Hey I noticed that a lot of new members aren't saying much. So I have this to say: WE DON'T BITE!!! If you have a question, don't be scared to ask!!! WE WON'T MAKE FUN OF YOU!!! We need more varied posts than just 5, 6 or 7 people asking all of the questions. Add posts with your experience or some secrets you know. Just put down some posts!!!


Sean "The Yellow Dart" Murphy


----------



## TheMockery (Mar 18, 2003)

"The Yellow Dart"?  I'm sure there's a logical explanation behind that...


----------



## TechDirector (Mar 19, 2003)

TheMockery said:


> "The Yellow Dart"?  I'm sure there's a logical explanation behind that...



Yep a very logical explanation behind that.

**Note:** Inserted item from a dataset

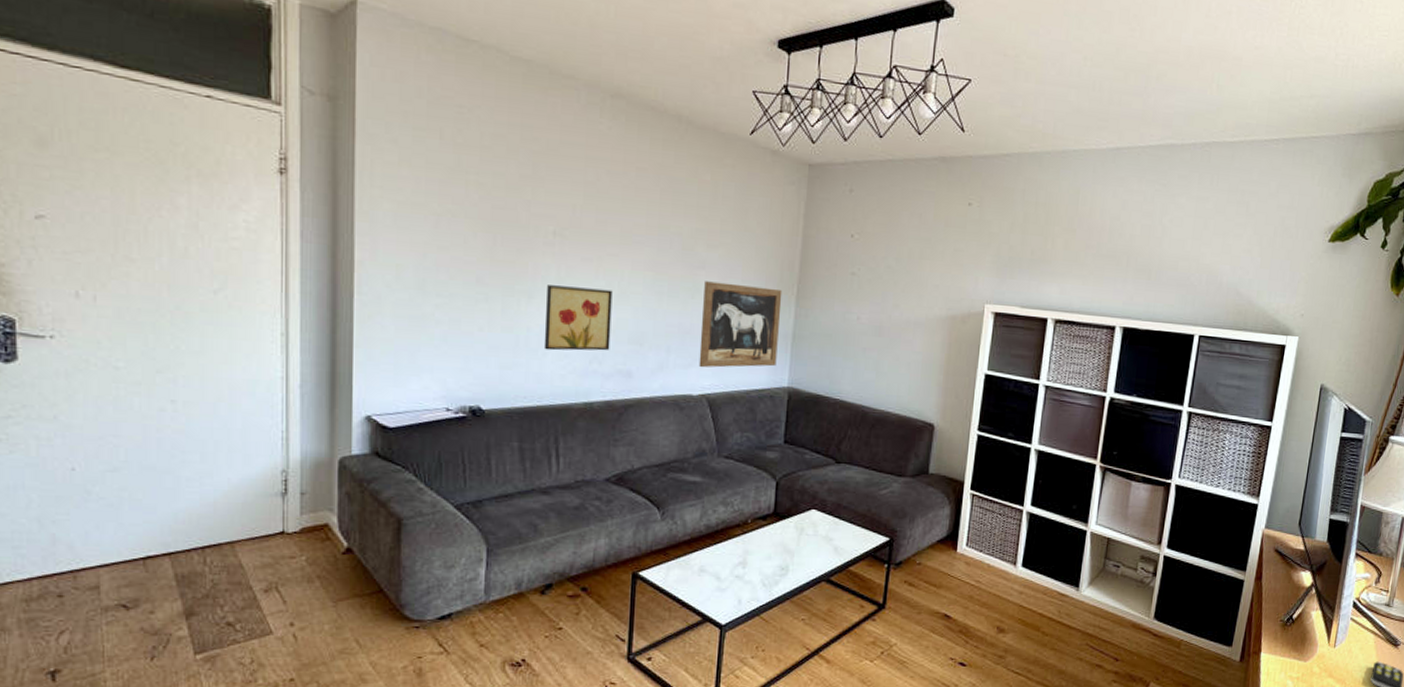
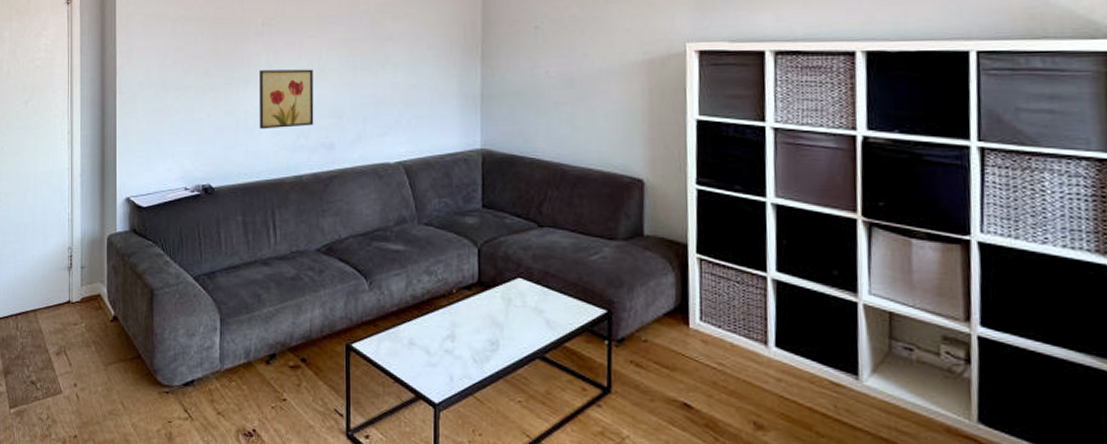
wall art: present [698,281,783,368] -> none [393,51,468,136]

You see when I first entered the drama club...........


----------



## Sarah (Mar 19, 2003)

TechDirector said:


> TheMockery said:
> 
> 
> > "The Yellow Dart"?  I'm sure there's a logical explanation behind that...
> ...



lol...i want to hear the whole story behind this one


----------



## delnor (Mar 19, 2003)

Yeah I do aswell.


----------



## dvsDave (Mar 19, 2003)

I am really interested in this tale too


----------



## TheMockery (Mar 21, 2003)

See TechDirector, everyone else is interested now, hehe. Story time!


----------



## tm1000 (Mar 21, 2003)

TheMockery said:


> See TechDirector, everyone else is interested now, hehe. Story time!



as am I


----------



## Sarah (Mar 22, 2003)

ok...we ALL want to know...so c'mon--cough it up. It can't be that bad.
or maybe.........


----------



## TechDirector (Apr 25, 2003)

Sarah said:


> ok...we ALL want to know...so c'mon--cough it up. It can't be that bad.
> or maybe.........



lol well, what do you think it means? Go to "TechDirector" in the "New Member Board" and vote your opinion.


----------



## Mattech (May 2, 2003)

*oh yeah, love the englilsh*

the yellow dart . . . couldnt hurt to throw some cash in to seal the deal, I know what you mean. SB rules.


----------



## Mattech (May 2, 2003)

*the meaning of "yellow dart"*

None of the poll stuff is right. go to www.homestarrunner.com and see "strong bad's email" and watch "english paper" Or if I'm wrong please inform me.


----------



## TechDirector (May 2, 2003)

*Re: the meaning of "yellow dart"*


Mattech said:


> None of the poll stuff is right. go to www.homestarrunner.com and see "strong bad's email" and watch "english paper" Or if I'm wrong please inform me.



HAHAHAHAHAHAHAHAHA!!!!!! I never even looked at "english paper" because it sounded boring. lol! well thats still not how i got the name. I'd change the post to add that option but it won't let me. it would prolly sound something like "something i stole from strong bad's email". lol. Man i might need to get a different name now. lol.


----------



## SbhstechieImlah (Sep 12, 2003)

lol that site is halarious I love the halloween one and 1936


----------



## wemeck (Sep 17, 2003)

Well is it story time or what?


----------



## avkid (Mar 25, 2005)

I don't know about everyone else, but I have been known to bite on occasion.


----------